What is expected: According to the text below about Co/Lab: Hungry for Change, who is Barbara Vos working with in this third year?

Excerpt to read:
'''
Co/Lab: Hungry for Change is the successor to the Embassy of Food and builds on three years of design-driven research within the World Design Embassies of the Dutch Design Foundation. Where the Embassy laid the foundations by bringing together a broad coalition of designers, policymakers and businesses, Co/Lab focuses on deepening that collaboration and developing practical tools for change. Barbara Vos, who shaped the Embassy of Food as creative lead over the past two years, is working in this third year with designer and director Anna Noyons of Ink Social Design. Together, they explore how organisations can better understand what influences consumer behaviour and how they can translate their values more convincingly into policy, communication and design.
What if we redesigned our food environment so that the healthiest and most sustainable choices became the most irresistible? A good question, because every day, our choices are being influenced. Our food environment is designed to be quick, easy and appealing. We are constantly tempted by irresistible snacks: grabbing something from a kiosk as we run for the train, picking up a greasy cheese roll at the petrol station, or facing a tempting biscuit at the checkout. Meanwhile, the healthier products often remain untouched.
'''
Data for analysis:
'''
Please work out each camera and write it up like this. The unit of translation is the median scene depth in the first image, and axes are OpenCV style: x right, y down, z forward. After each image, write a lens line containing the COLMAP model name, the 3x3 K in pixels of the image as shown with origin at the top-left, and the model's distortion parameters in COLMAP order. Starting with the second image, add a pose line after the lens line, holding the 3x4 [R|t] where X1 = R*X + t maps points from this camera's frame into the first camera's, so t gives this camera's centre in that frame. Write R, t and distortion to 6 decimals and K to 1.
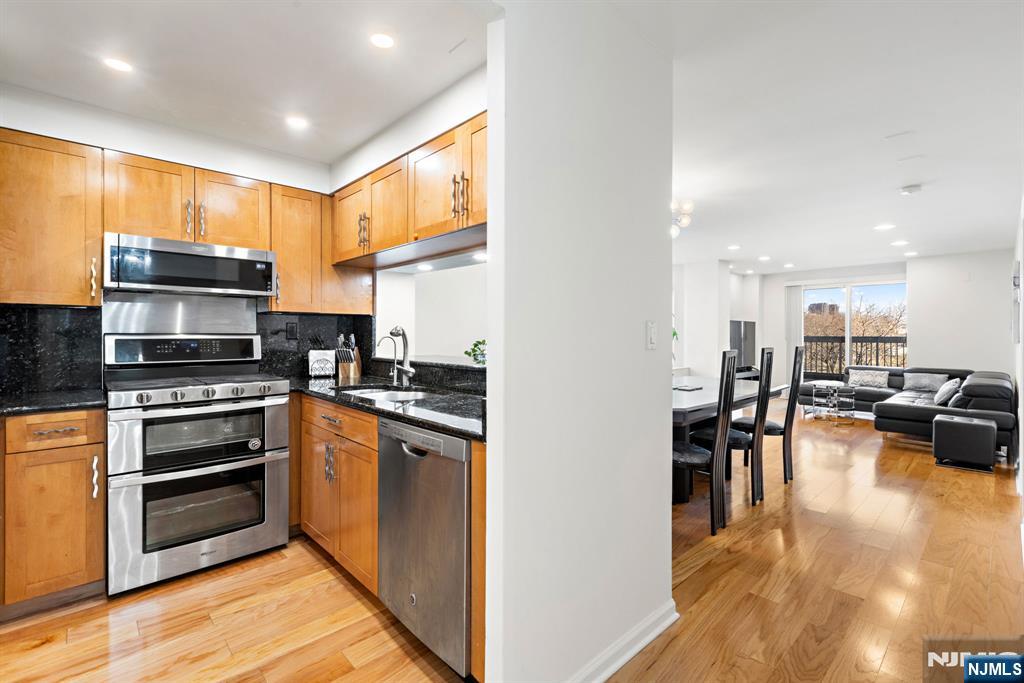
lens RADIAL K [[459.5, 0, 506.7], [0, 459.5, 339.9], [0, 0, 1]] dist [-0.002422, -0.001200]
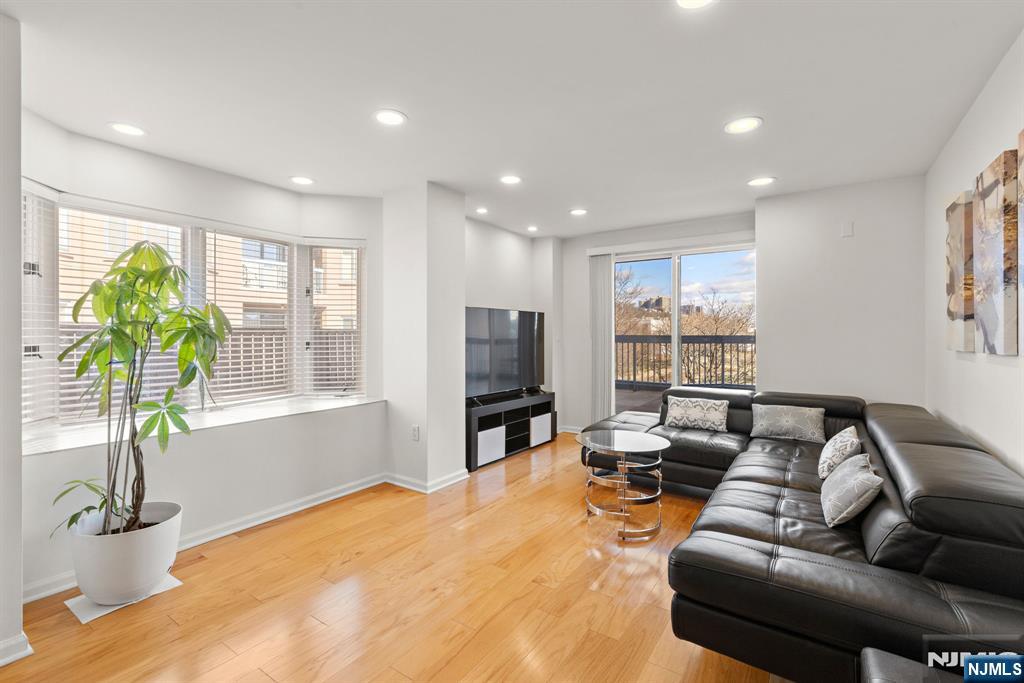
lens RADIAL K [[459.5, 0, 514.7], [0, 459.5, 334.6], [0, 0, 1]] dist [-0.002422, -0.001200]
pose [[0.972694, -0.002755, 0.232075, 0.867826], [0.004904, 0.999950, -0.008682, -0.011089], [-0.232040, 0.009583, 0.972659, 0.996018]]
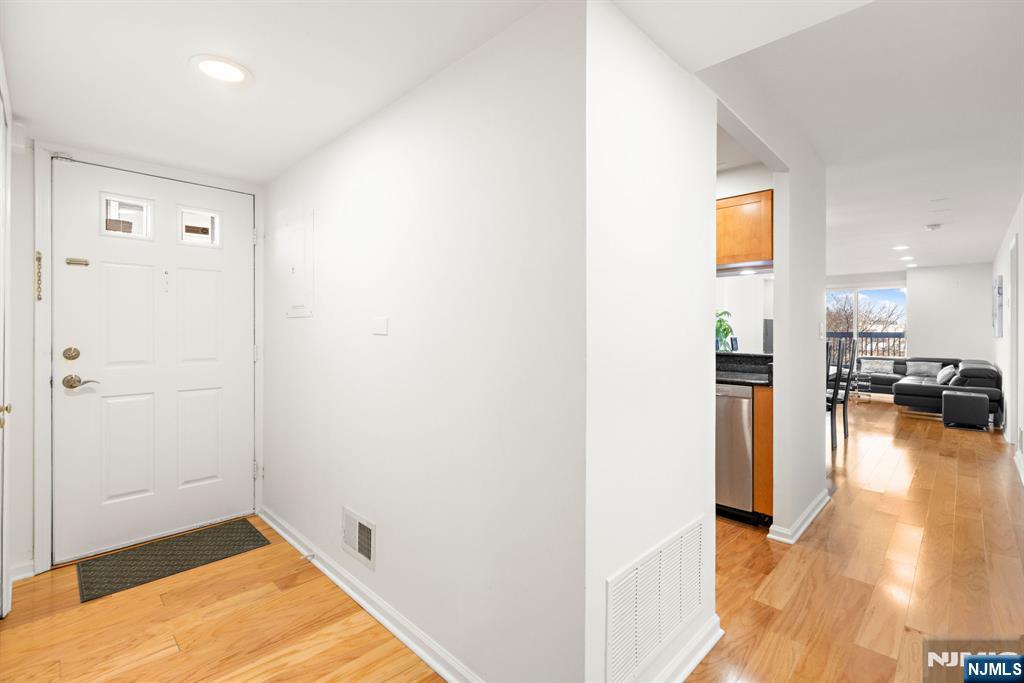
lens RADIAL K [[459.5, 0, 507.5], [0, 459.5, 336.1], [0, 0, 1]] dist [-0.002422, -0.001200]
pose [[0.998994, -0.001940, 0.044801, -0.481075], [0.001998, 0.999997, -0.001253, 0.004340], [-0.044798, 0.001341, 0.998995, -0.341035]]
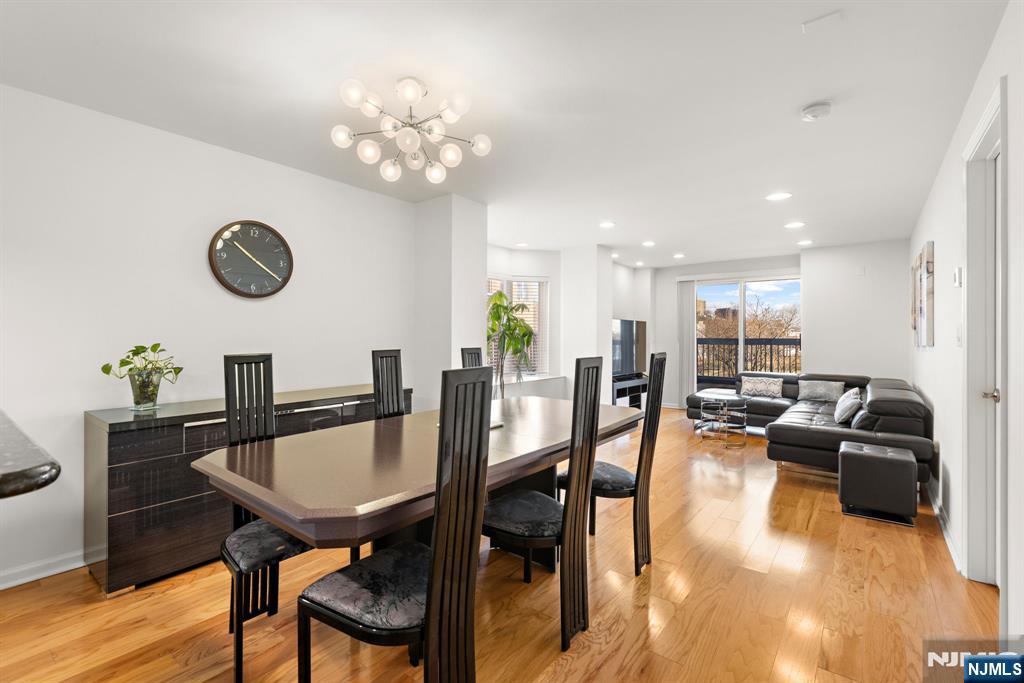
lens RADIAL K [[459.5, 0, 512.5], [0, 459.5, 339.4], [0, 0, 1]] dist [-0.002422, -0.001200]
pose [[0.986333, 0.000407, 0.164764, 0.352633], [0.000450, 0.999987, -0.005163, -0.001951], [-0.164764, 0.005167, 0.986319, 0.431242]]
'''
'''
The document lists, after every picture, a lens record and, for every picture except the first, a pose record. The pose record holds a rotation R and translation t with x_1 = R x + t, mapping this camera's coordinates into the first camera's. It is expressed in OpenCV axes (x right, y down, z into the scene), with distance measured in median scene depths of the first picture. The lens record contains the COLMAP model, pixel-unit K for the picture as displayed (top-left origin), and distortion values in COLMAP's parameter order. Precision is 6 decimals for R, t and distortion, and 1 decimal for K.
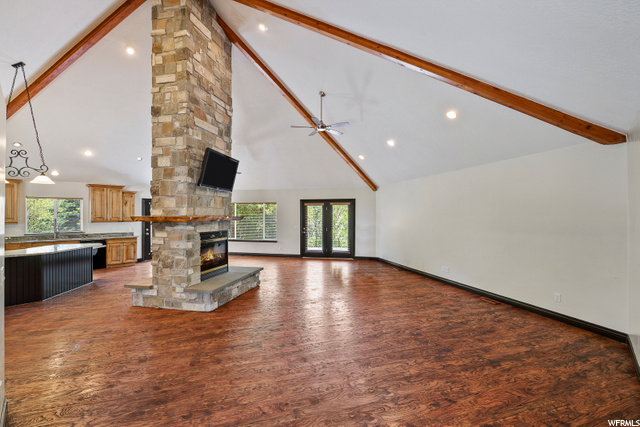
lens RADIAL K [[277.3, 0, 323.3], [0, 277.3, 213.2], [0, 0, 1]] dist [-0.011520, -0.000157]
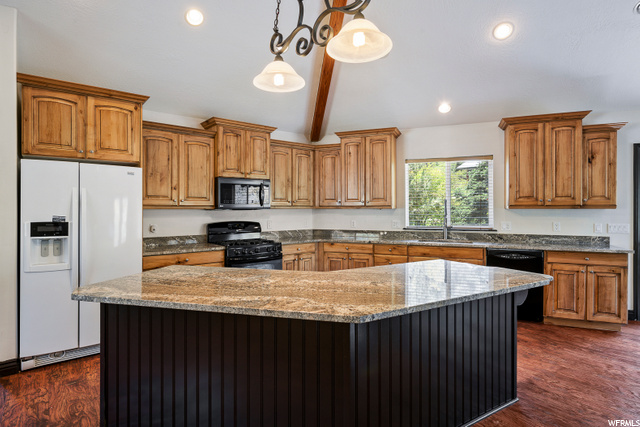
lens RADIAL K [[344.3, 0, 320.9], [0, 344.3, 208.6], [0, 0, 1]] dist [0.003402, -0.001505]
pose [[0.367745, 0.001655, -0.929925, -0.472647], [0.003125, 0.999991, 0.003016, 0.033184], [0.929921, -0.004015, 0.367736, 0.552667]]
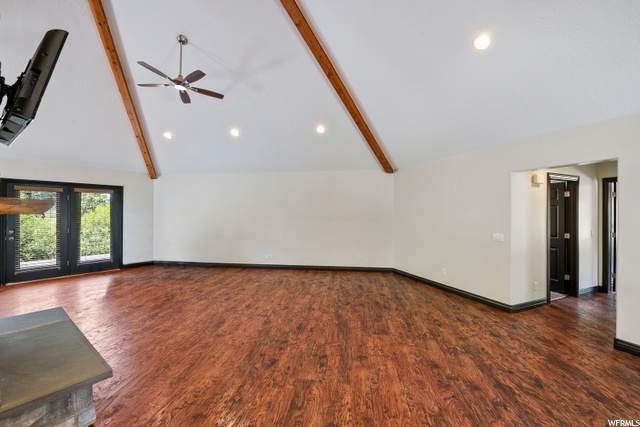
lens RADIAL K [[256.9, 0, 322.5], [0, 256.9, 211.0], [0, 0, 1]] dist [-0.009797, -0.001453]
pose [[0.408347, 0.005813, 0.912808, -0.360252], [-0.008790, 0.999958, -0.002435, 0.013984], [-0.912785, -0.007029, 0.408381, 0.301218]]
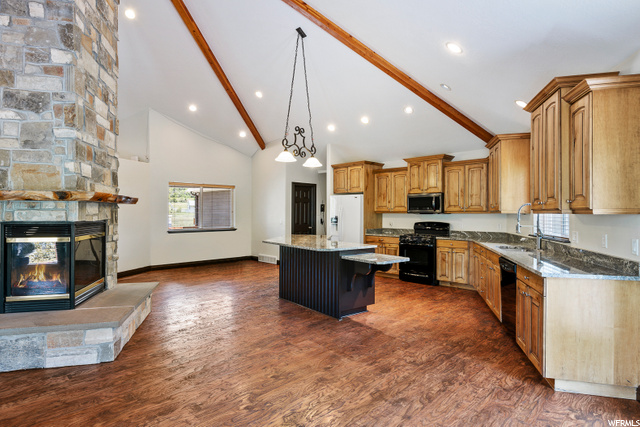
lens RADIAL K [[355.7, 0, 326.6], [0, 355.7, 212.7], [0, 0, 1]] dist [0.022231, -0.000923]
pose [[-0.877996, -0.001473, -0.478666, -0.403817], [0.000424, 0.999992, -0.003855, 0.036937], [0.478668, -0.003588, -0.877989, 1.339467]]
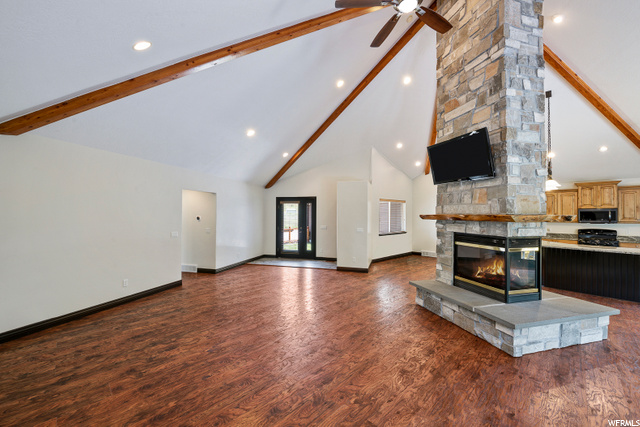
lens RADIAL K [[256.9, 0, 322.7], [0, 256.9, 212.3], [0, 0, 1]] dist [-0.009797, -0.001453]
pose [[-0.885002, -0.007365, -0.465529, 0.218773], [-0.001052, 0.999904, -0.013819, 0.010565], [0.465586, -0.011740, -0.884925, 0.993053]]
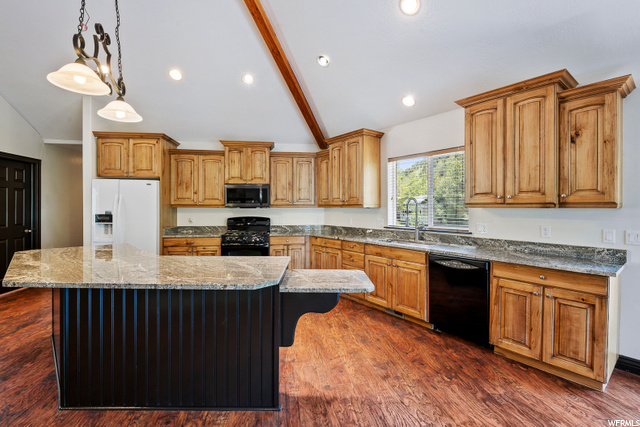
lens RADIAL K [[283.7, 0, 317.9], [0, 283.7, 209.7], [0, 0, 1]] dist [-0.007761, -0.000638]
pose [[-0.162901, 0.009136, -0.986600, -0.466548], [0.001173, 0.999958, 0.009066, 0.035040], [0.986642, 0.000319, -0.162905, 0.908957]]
'''
Worked solution: Designer and director Anna Noyons of Ink Social Design.